Soybeans and corn ticked higher, with both contracts reclaiming some of the previous session’s losses.

“There are expectations of higher exports from Russia and the rest of the Black Sea area, which is adding pressure on prices,” said one Singapore-based trader.

The most-active wheat contract on the Chicago Board of Trade (CBOT) added 0.6% to $7.50-1/4 a bushel, as of 1130 GMT, after dropping to its lowest since Dec. 19 at $7.44 a bushel in the previous session.

Soybeans were up 0.1% at $14.84-1/2 a bushel and corn rose 0.6% to $6.56 a bushel.

CBOT wheat may retest support at $7.70

Abundant low-priced wheat supplies from Russia and Ukraine are giving stiff competition to US exporters.

Russia’s January wheat exports will remain high for this time of the July-June marketing season - near at least 3.6 million tonnes - after a huge 2022 grain crop, analysts said.

Russia, the world’s largest wheat exporter, harvested a record grain crop of 151.0 million tonnes after drying and cleaning, including 102.7 million tonnes of wheat, according to preliminary official 2022 data.

Ukraine’s efforts to increase exports under the Black Sea grain deal with Russia are currently focused on securing faster inspections of ships rather than including more ports in the initiative, a senior Ukrainian official said on Wednesday.

There is additional pressure on agricultural commodity prices from worries about economic headwinds, including the impact of a surge of COVID-19 cases in China, analysts said.

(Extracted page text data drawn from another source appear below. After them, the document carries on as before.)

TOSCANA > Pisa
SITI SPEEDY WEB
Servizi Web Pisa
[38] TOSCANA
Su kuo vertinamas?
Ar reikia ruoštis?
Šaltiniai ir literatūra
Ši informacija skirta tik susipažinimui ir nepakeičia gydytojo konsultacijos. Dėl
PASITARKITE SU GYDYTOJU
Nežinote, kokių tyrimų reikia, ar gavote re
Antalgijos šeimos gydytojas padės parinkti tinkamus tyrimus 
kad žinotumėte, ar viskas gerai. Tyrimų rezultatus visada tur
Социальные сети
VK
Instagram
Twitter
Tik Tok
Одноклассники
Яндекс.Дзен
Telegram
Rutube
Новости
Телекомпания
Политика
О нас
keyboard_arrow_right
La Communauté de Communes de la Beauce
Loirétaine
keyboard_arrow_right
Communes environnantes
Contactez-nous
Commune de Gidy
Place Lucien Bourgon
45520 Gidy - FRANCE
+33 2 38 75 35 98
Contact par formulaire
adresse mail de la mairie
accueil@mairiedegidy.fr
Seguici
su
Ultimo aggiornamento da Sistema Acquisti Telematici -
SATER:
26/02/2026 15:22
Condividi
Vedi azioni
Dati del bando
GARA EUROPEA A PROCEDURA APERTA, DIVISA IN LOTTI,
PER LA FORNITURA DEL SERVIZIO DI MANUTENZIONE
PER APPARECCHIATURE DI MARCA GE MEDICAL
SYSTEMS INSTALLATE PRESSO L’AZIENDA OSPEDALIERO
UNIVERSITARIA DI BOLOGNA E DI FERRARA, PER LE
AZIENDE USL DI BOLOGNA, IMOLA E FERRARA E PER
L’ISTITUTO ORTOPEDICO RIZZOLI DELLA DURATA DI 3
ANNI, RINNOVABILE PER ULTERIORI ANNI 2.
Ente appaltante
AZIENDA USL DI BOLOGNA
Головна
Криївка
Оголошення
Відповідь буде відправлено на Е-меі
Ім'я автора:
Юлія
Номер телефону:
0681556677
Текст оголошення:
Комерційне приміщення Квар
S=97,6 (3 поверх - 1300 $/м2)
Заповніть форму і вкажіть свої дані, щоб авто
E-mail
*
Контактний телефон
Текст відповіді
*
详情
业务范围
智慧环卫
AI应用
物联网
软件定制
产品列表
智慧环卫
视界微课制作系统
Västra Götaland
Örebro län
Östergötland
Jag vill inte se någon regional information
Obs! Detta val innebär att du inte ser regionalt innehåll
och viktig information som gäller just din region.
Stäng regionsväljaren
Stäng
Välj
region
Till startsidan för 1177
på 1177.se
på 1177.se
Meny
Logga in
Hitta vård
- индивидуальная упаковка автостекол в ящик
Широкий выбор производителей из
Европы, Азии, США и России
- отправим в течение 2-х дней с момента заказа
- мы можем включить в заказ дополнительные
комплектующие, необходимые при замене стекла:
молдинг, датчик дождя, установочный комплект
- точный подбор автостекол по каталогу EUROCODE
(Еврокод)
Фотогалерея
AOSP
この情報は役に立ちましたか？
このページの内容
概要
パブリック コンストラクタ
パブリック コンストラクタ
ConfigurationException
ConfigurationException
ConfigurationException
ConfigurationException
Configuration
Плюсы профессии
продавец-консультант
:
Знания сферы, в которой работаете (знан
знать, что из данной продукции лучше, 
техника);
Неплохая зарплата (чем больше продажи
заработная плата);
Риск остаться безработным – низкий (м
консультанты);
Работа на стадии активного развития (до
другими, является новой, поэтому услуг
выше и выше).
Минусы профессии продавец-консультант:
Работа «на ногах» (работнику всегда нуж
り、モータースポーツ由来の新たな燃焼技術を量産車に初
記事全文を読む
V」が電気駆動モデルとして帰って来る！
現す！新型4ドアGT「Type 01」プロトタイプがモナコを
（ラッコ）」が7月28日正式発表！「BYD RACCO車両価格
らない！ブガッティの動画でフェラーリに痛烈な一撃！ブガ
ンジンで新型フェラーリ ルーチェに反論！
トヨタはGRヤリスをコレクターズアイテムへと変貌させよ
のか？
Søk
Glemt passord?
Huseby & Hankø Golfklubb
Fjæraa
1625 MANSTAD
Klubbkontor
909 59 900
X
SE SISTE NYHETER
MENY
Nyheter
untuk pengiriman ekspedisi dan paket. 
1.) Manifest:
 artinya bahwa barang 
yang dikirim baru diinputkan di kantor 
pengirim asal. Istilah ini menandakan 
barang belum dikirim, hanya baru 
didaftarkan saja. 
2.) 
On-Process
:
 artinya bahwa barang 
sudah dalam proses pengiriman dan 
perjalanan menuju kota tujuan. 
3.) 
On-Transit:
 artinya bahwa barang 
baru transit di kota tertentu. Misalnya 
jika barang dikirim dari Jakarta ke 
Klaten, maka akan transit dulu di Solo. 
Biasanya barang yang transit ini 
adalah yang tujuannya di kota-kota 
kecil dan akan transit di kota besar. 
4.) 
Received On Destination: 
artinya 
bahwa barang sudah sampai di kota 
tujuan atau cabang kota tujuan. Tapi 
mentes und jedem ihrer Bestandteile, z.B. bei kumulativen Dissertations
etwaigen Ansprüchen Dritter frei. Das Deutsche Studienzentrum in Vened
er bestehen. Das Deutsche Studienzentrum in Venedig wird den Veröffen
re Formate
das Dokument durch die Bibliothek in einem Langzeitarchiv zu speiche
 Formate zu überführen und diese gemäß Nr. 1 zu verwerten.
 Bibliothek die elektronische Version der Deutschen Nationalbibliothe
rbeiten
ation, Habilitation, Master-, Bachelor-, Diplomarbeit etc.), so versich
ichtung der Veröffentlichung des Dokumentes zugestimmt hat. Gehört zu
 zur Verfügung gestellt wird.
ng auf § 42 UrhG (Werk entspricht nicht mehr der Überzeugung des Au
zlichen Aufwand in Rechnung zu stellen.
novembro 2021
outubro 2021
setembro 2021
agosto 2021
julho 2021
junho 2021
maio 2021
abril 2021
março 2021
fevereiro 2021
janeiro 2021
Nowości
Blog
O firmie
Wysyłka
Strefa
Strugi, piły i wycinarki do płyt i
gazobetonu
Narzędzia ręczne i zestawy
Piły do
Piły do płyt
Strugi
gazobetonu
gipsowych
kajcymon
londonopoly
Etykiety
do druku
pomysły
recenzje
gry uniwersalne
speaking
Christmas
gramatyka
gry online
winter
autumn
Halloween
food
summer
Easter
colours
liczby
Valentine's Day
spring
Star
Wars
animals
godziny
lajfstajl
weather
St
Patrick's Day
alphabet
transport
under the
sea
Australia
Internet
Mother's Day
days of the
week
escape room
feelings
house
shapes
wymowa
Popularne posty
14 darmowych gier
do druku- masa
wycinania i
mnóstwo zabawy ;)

In the US Plains, condition ratings for the winter wheat crop fell during December in Kansas, but increased in Colorado and Oklahoma, the US Department of Agriculture (USDA) said late on Tuesday.

For soybeans, Argentine farmers have so far sold 80.1% of the 2021/22 harvest, the country’s agriculture ministry said on Wednesday, slightly behind the 80.5% sold during the same period in the previous cycle.

The USDA said separately on Wednesday that exporters struck deals to sell 124,000 tonnes of US soybeans to unknown destinations.

Commodity funds were net sellers of CBOT corn, wheat, soybean, soyoil and soymeal futures contracts on Wednesday, traders said.